Un agujero. Enorme en medio de una llanura donde la llegada
noche era animal de pasos lentos. Una luna cruzada en forma diagonal se
tambaleaba a medida de que ella prendía sus pies en la hierba húmeda. Ella la
guiaba. Ella le susurraba. Ella la acariciaba con el sutil velo de su luz. Y ahí, en medio de la nada, del
silencio, un agujero. Se paro ante él. Y con sus manos bálsamo de agua de luna
penetró en él para averiguar su profundidad. Era mucha. Se había cavado hace
poco por los chorros sutiles de agua que desparramaba en sus flancos y posaba
en su fondo. Pensó, este es el mío. Aquí abandonaré toda tempestad que me
acosa, me persigue y me mata. Su rostro
se lamia en la palidez y unas fuerzas escasas. Quiso entrar. Tirarse y
acabar con todo. Era su hora. Ella lo sabía. Mientras mariposas danzaban a su
alrededor. Mariposas sin alas, sin ánimo. Se sentó. Metió una pierna y después
otra. De esa nada. De ese agujero se engendró una mano. Una mano que corría por
sus piernas como extrayendo todo mal. La noche avanzaba y con ella se sentía
como parte de aquella atmósfera. La mano agarró una de sus manos. Le cedió todo calor que ella necesitaba. Se
levantó y miró fijamente ese fondo. Pensó, mejor será dejarlo para otro día.

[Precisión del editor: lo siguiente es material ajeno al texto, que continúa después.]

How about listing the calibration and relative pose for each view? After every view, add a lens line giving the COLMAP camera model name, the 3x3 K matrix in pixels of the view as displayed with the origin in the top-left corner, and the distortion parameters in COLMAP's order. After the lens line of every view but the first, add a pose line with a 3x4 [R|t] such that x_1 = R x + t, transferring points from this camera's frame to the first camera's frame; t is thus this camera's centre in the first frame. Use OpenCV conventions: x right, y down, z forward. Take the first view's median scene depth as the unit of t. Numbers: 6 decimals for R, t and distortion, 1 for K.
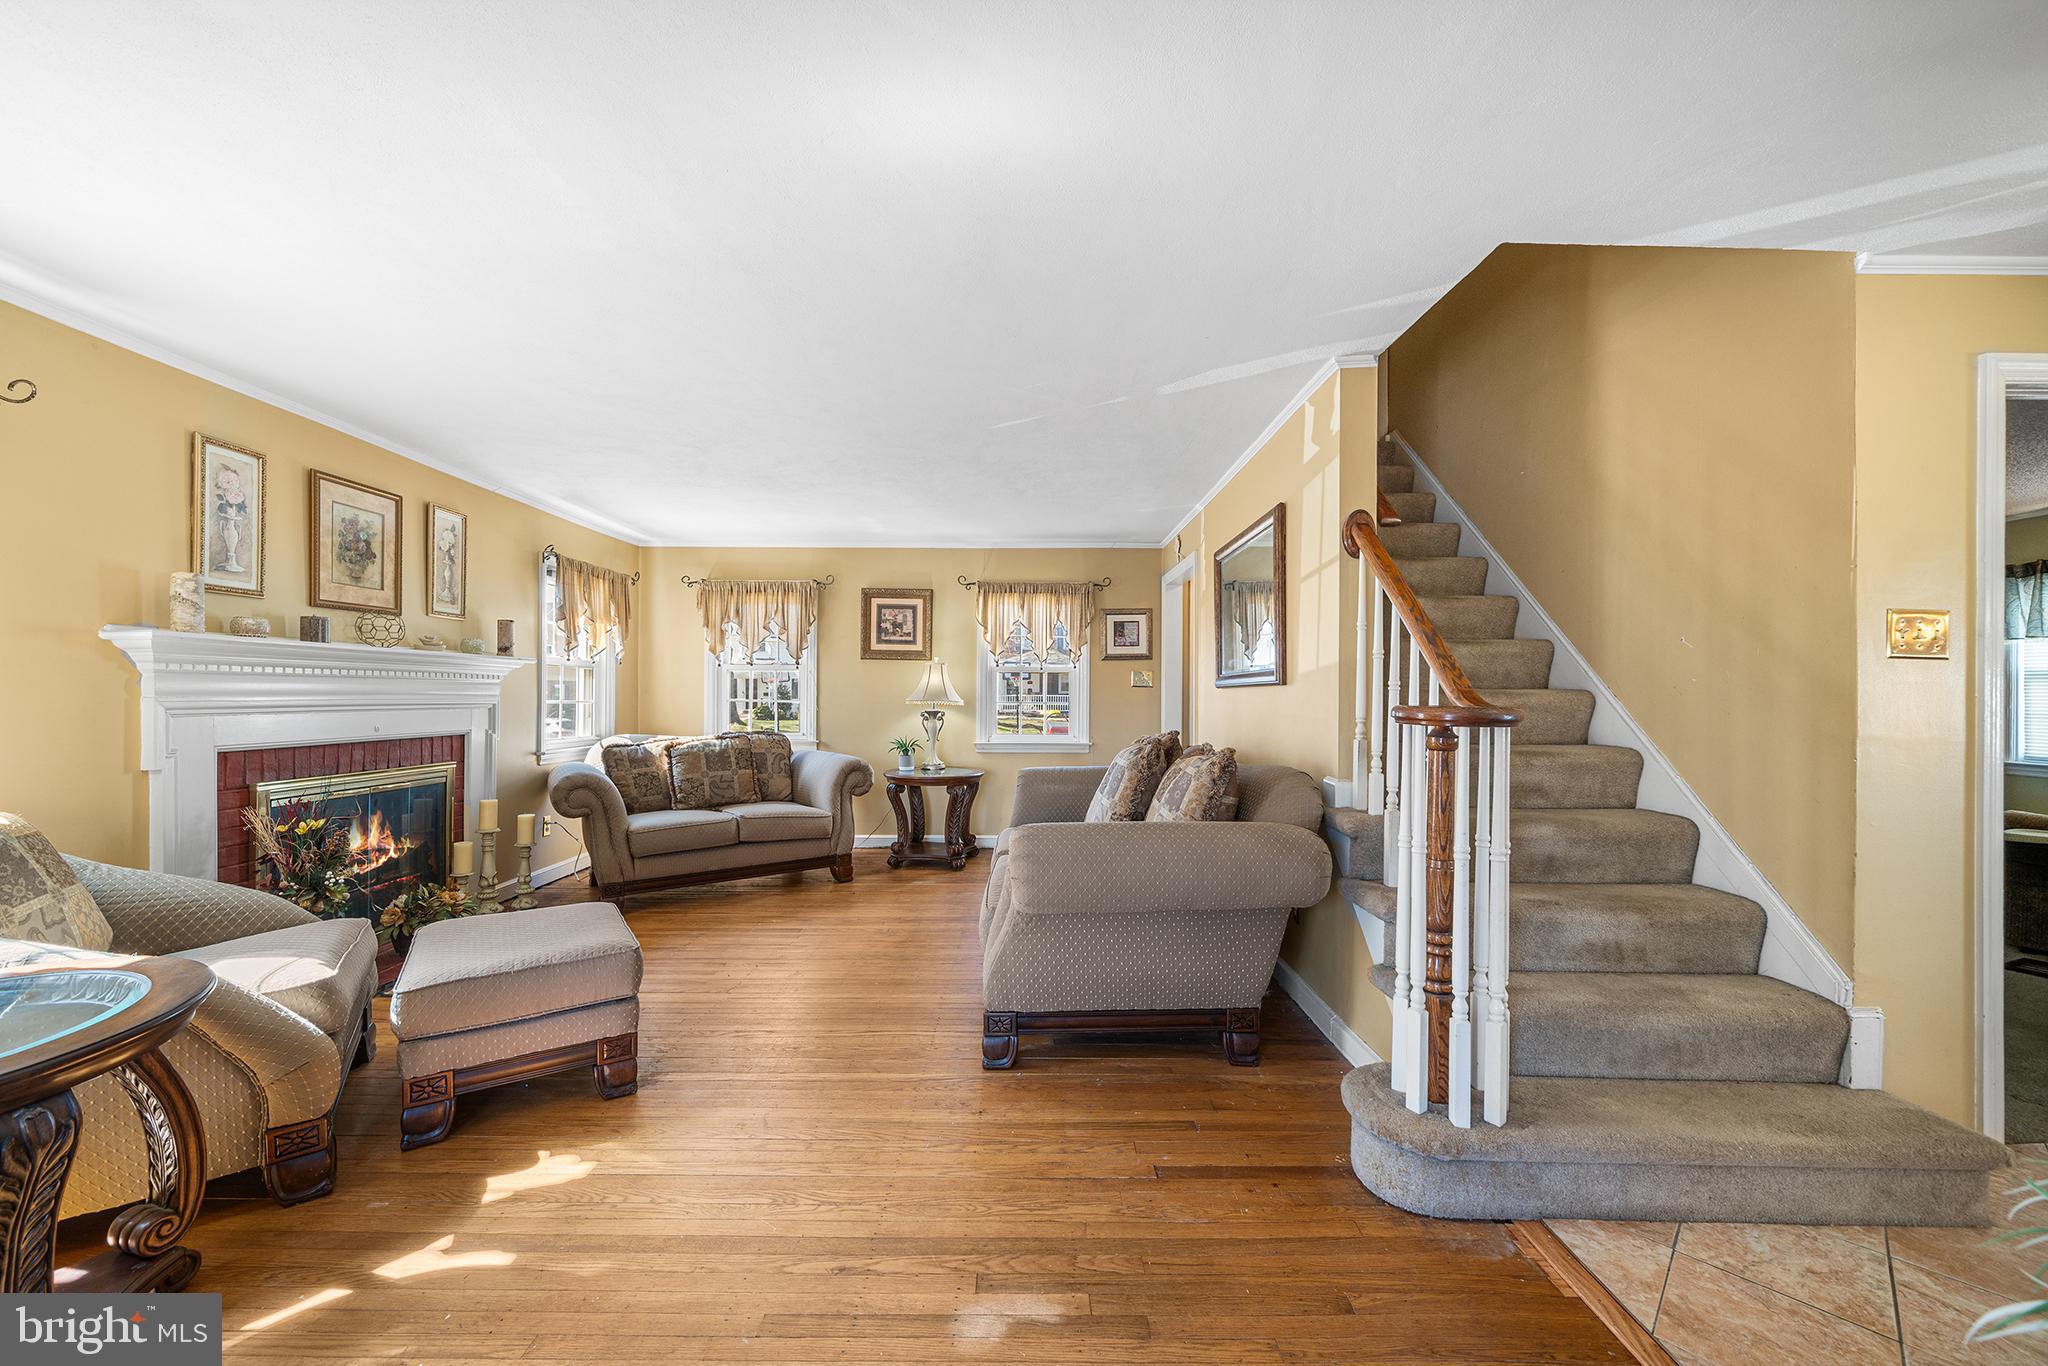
lens RADIAL K [[746.4, 0, 1026.2], [0, 746.4, 691.6], [0, 0, 1]] dist [0.002057, 0.000270]
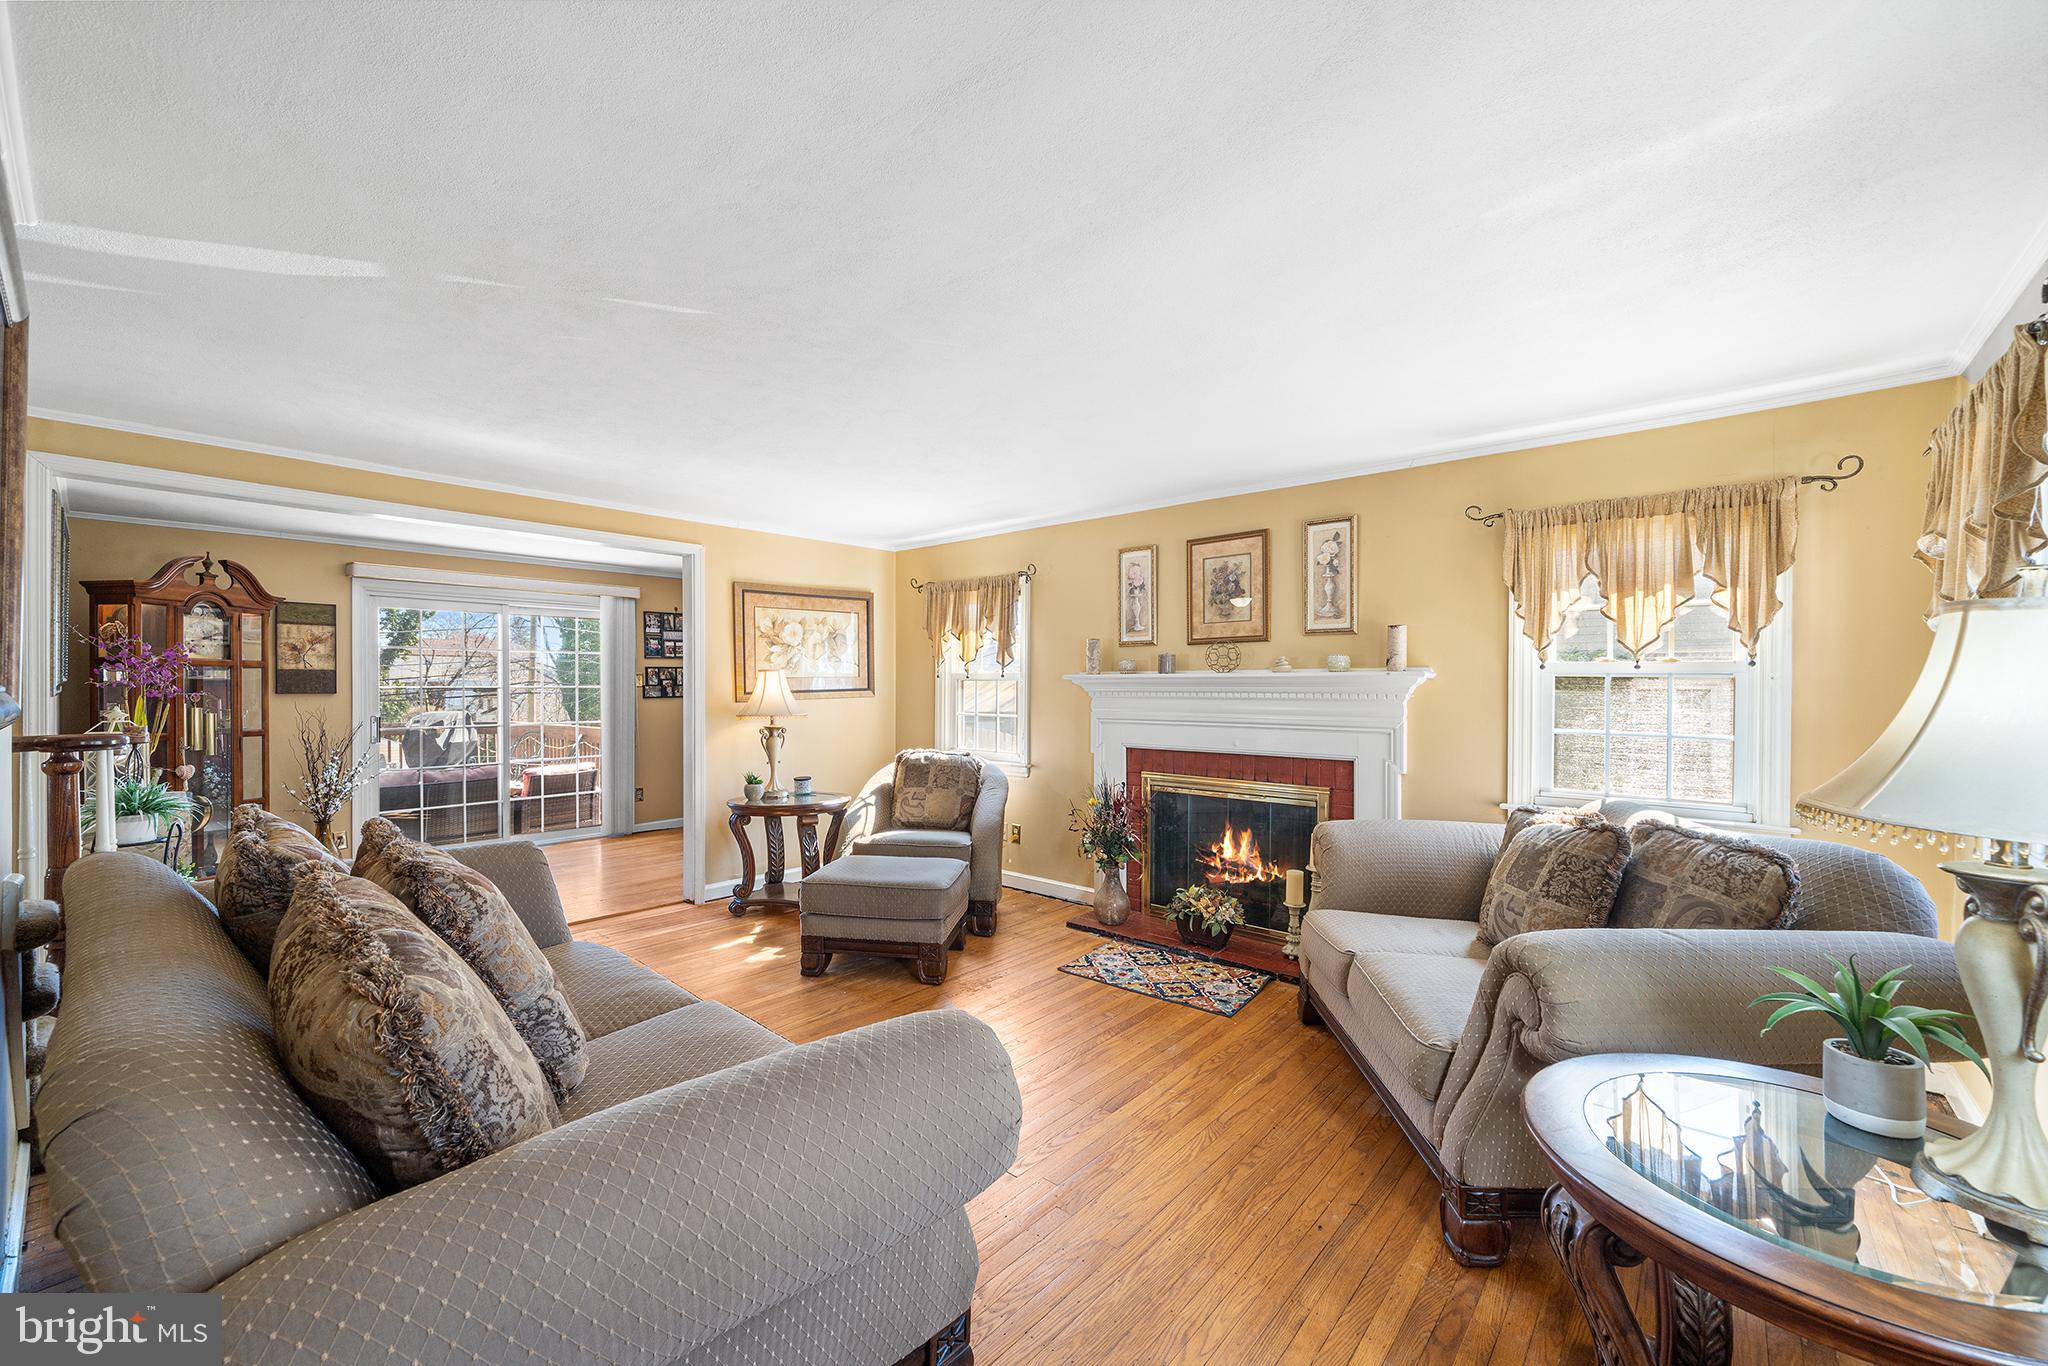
lens RADIAL K [[815.0, 0, 1014.7], [0, 815.0, 688.7], [0, 0, 1]] dist [-0.001328, -0.000082]
pose [[-0.661278, -0.004319, -0.750128, 0.305096], [-0.002113, 0.999990, -0.003895, -0.030728], [0.750138, -0.000991, -0.661281, 1.668698]]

Todavía no es mi hora. Y su rostro
pálido se volvió hacia la luna. Mírame, dijo. Aquí estoy buscando los secretos
del alma. De alma que no se ve, que no se toca. Otra vez camino de vuelta. De
vuelta a casa. A él lo he abandonado. Me ha rechazado. Y en ese rechazo he de
comenzar una nueva vida, que la alegría sean los astros que esta noche
embellezca la ruta del ensueño. Sí, me voy. Ya vendré. No sé cuándo. Ya te
contaré amada luna. Pero ahora me
embriaga la calma. No sé será el silencio que se mece aquí, en este lugar. La
armonía de este mundo cada día más extraño.